Air-to-air combat as a joust of aerial knights reached its zenith with F-8s, the last U.S. Navy fighter without a computer or sophisticated radar. One man strapped himself into the airplane, took the catapult shot, and went to find the enemy with his eyes. When he found him, he attacked. A gun battle followed, one that Manfred von Richthofen, Charles Nungesser and the other aces of old would have understood. You didn’t “shoot down” your enemy or launch a million-dollar missile that would do the dirty deed for you—you outflew him and closed to hammer him with your guns. You killed him. Then you flew home to live with it.
To win one of these highly personal aerial duels to the death required a warrior’s heart. You could be the world’s greatest pilot and that wouldn’t be enough. Somewhere in your psyche there had to be the willingness, the desire, to get in close and kill. Nintendo didn’t invent this—you had to have this streak of the savage or you were the hunted, not the hunter.
F-8 pilots were the keepers of the holy flame during the early dark years of the Vietnam War when they alone enjoyed a very favorable kill ratio against MiGs. The founding fathers of the Navy’s Top Gun School were all F-8 pilots.
This blood lust is still essential for a fighter pilot, even if he or she is flying one of today’s push-button missile-launching platforms. Does this apple-cheeked high-tech computer whiz have enough savage left when the veneers of civilization are ripped away and he is naked in the sky in a kill-or-be-killed situation? If he doesn’t kill quickly enough and well, he will be killed. It’s that simple.
After snarfing a gut-bomb at Flo’s Airport Cafe, I wandered back to the FBO to say good-bye to Dave Lewis. As I walked toward the building a Navy-blue F4U gull-wing Corsair taxied in. The throaty rumble of that 2,100-HP radial engine touched something inside me that no torch singer ever reached.
“There’s always something new and different happening here,” Lewis told me. “History taxis by my window every day. And you never know what will go by next.
“The restorers are the key to Chino. Guys like Bruce Goessling, who went to Red China and thirty-nine days later came back with a batch of MiG-15s that still had the machine guns installed. And David Tallichet, who reportedly owns over three hundred airplanes. He’s almost finished with a magnificent restoration of a B-26 that crashed in Alaska on a ferry flight. Guys like Charles Nichols, who cornered the world market on N3N wings when he drove by a salvage yard one day and saw them stacked up. He walked in and bought them all. Just couldn’t bear the thought of those wings going in the smelter.”
I asked him if these people ever sell their treasures.
Lewis laughed. “Goessling sold the MiGs. But most of them never sell anything. Oh, they’ll trade you if you have something they want, but they don’t sell airplanes.”

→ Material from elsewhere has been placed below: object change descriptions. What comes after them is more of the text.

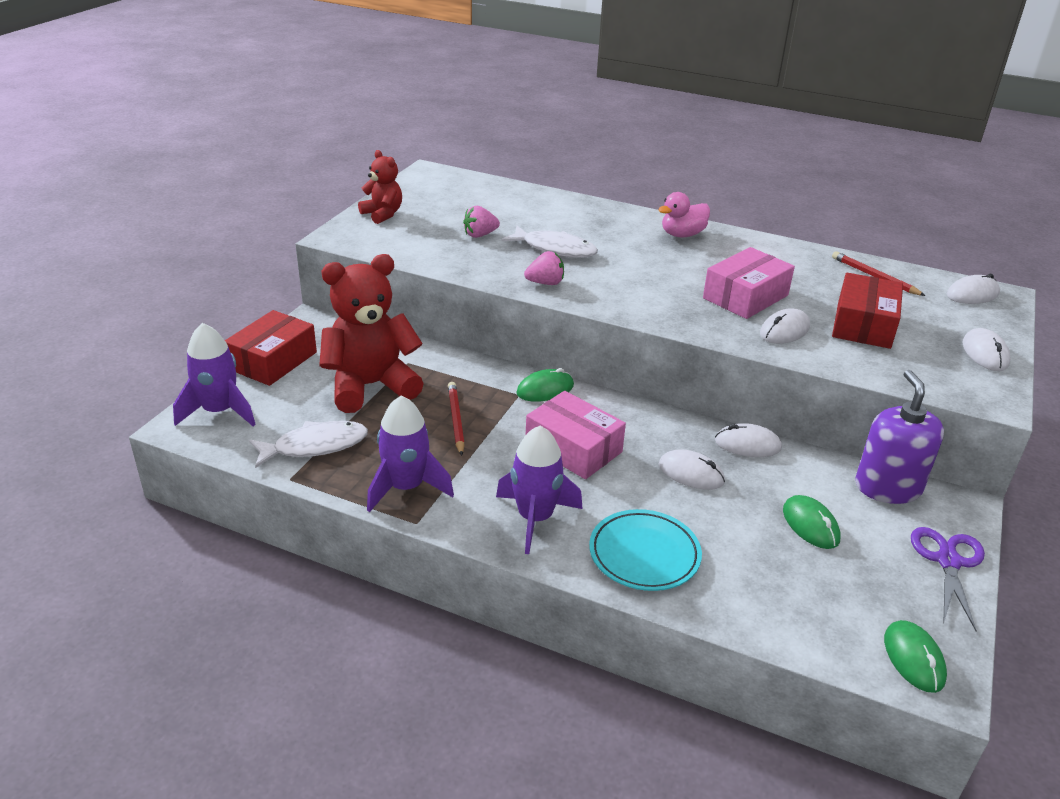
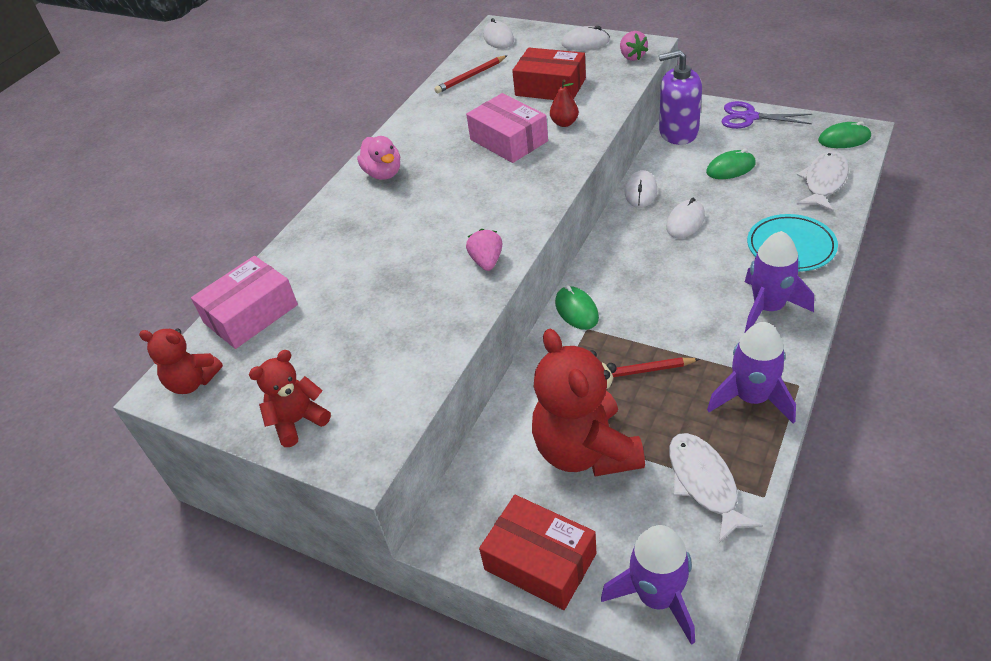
camera: 80 degrees left, 10 degrees up
pink strawberry [463,206,500,238] -> pink strawberry moved to [620,31,648,61]
white fish [502,226,598,258] -> white fish moved to [797,152,849,212]
pink box [526,391,626,479] -> pink box moved to [191,256,298,349]
white mouse [760,308,810,344] -> red pear [550,79,579,127]
none -> red teddy bear [139,329,223,394]

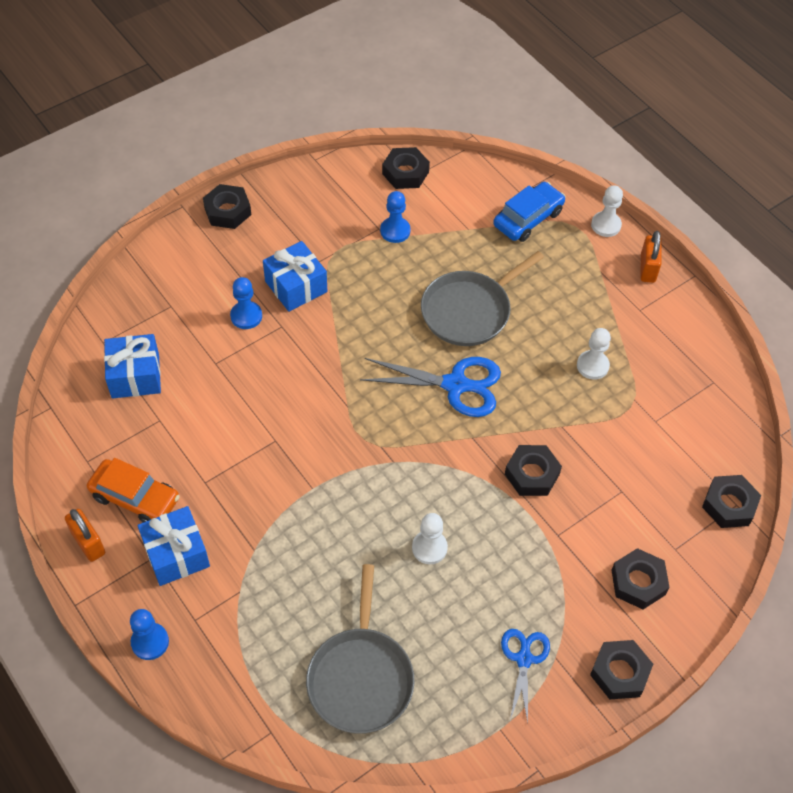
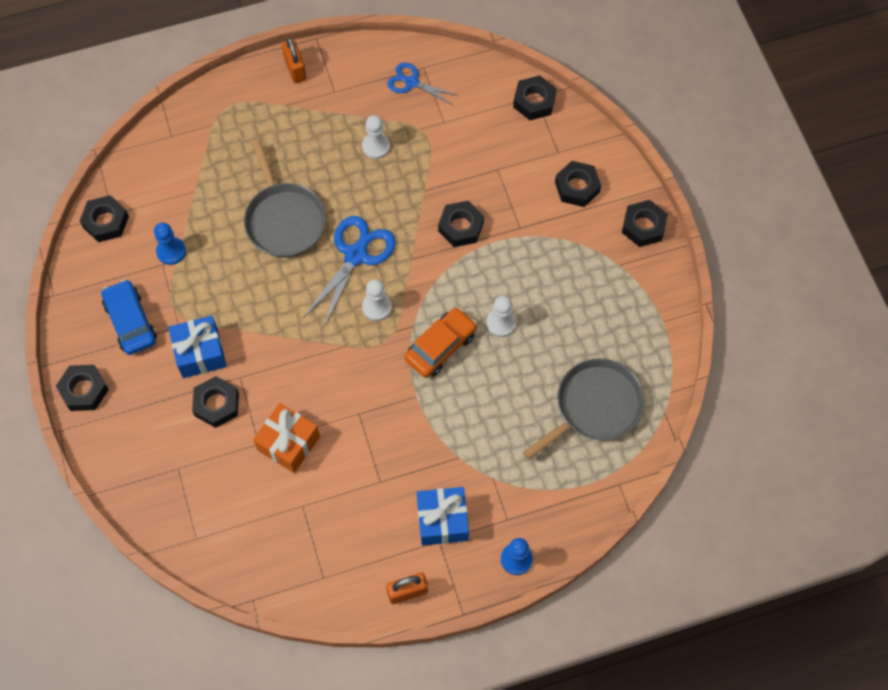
camera: 70 degrees left, 10 degrees up
orange car [87,458,180,523] -> orange car moved to [404,307,477,378]
blue gift [104,334,161,399] -> none
blue pawn [230,277,262,329] -> black nut [192,376,239,428]
grey pan [306,564,414,734] -> grey pan turned 60 degrees counterclockwise [523,358,645,460]
blue car [493,182,565,242] -> blue car moved to [101,279,157,355]
blue scissors [501,629,550,723] -> blue scissors moved to [387,62,459,105]
white pawn [591,185,623,237] -> white pawn moved to [362,279,392,321]
orange padlock [641,231,661,283] -> orange padlock turned 45 degrees clockwise [282,38,306,83]
none -> orange gift [253,403,320,473]

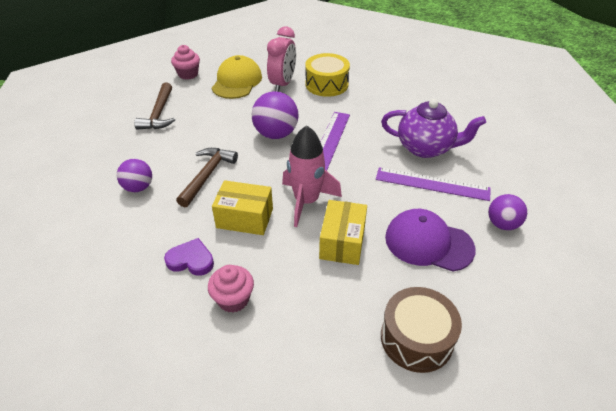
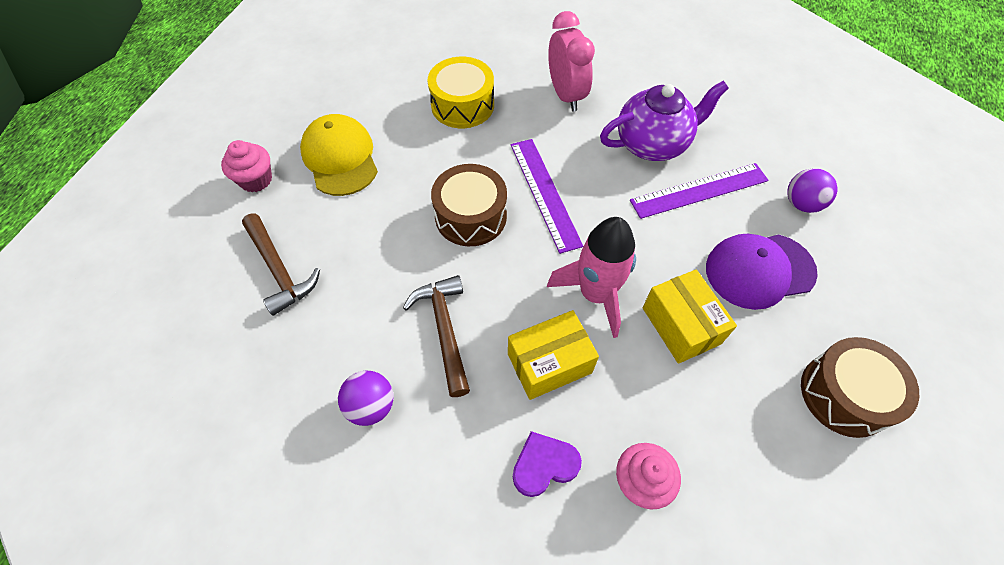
camera: 35 degrees left, 15 degrees up
purple ball [252,91,299,139] -> brown drum [431,164,507,246]
pink clock [267,26,296,92] -> pink clock moved to [548,11,595,111]

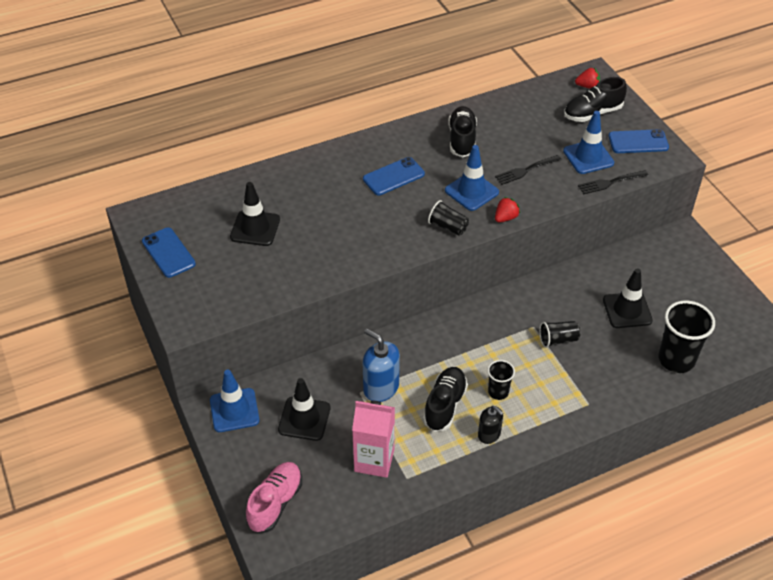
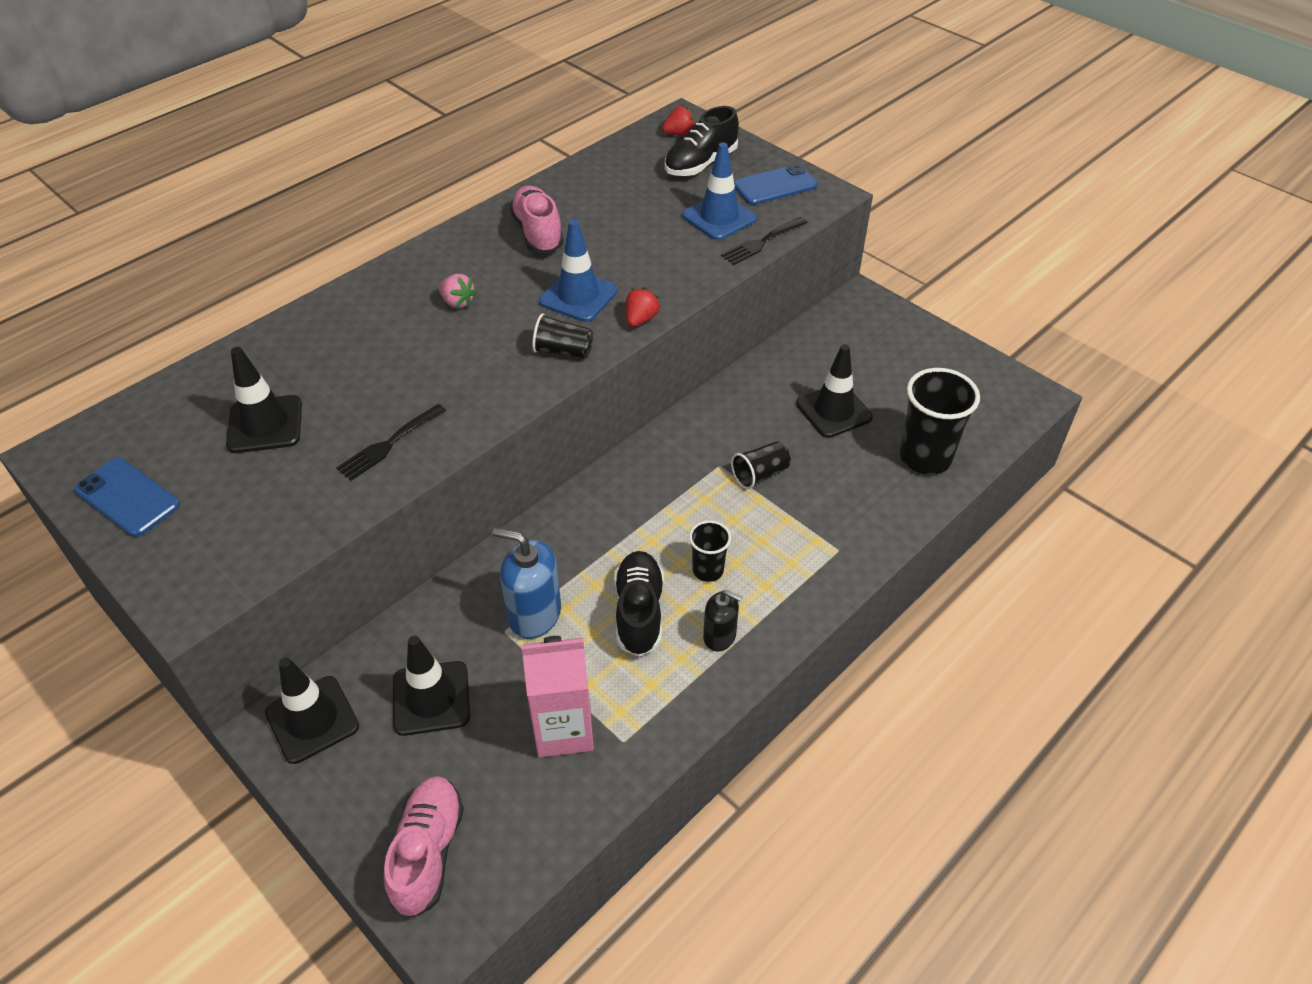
camera: 20 degrees left, 0 degrees up
blue traffic cone [210,370,260,432] -> black traffic cone [265,658,359,764]
blue phone [363,157,425,195] -> pink strawberry [438,274,477,308]
black shoe [448,106,477,157] -> pink shoe [509,186,564,253]
black fork [495,155,561,185] -> black fork moved to [336,404,446,481]

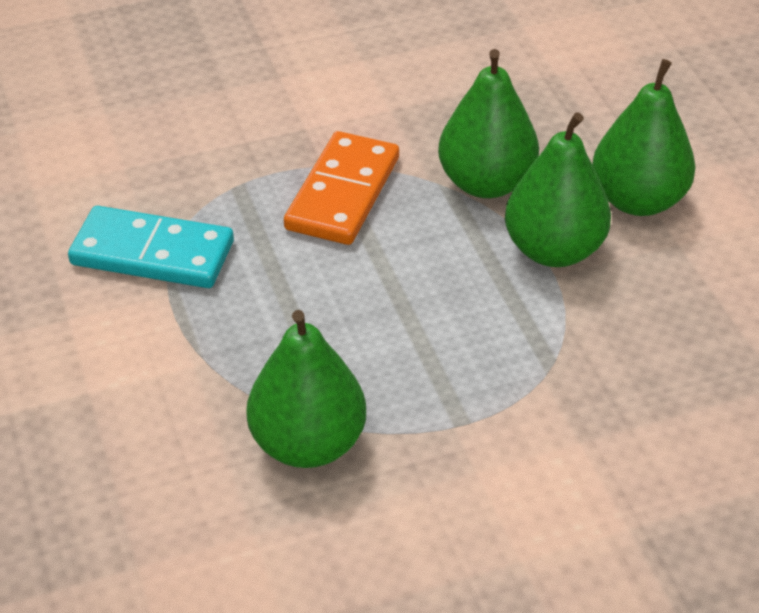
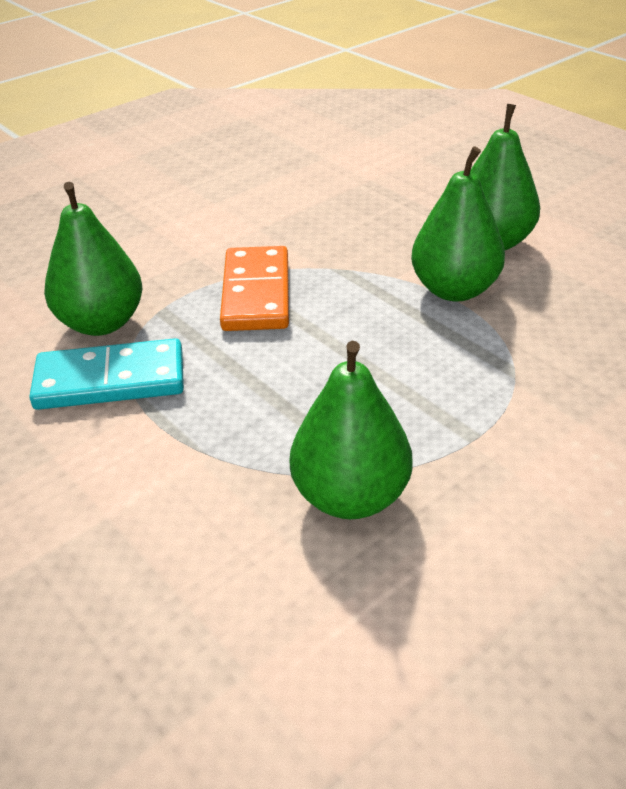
camera: 20 degrees left, 5 degrees down
green pear [438,49,539,198] -> green pear moved to [44,182,142,336]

We talked about the Planes of Fame Museum. “It’s a flying museum. They fly about everything except the Hanriot. Steve Hinton flew their A-1 Skyraider when Paramount filmed your book,
Flight of the Intruder
. The museum used to give an airshow every year here at Chino, got all those planes out and flew them. That stopped about three years ago. The TCAs and ARSAs are growing like weeds in the L.A. basin. It’s getting harder and harder to fly here.
“But we have a new airport manager, a retired Marine, and he knows a thing or two about airshows. He’s working on one for next year, getting people to help. It’s going to be a great one. I think Hartley Folstad is going to do his Stearman show.”
Lewis rooted through the pile on his desk for a moment and found a brochure. A 25,000-hour former Navy pilot who now flies for United, Hartley Folstad has formed a company known as the Stearman Flight Center with headquarters at Chino. The company has five Stearmans, three with Pratt & Whitney 450s and two with Continental 220s. The company is in the airshow business, putting on aerial acts with the big-engined Stearmans and giving rides with the others. Folstad has personally restored seven Stearmans. I gotta meet this guy!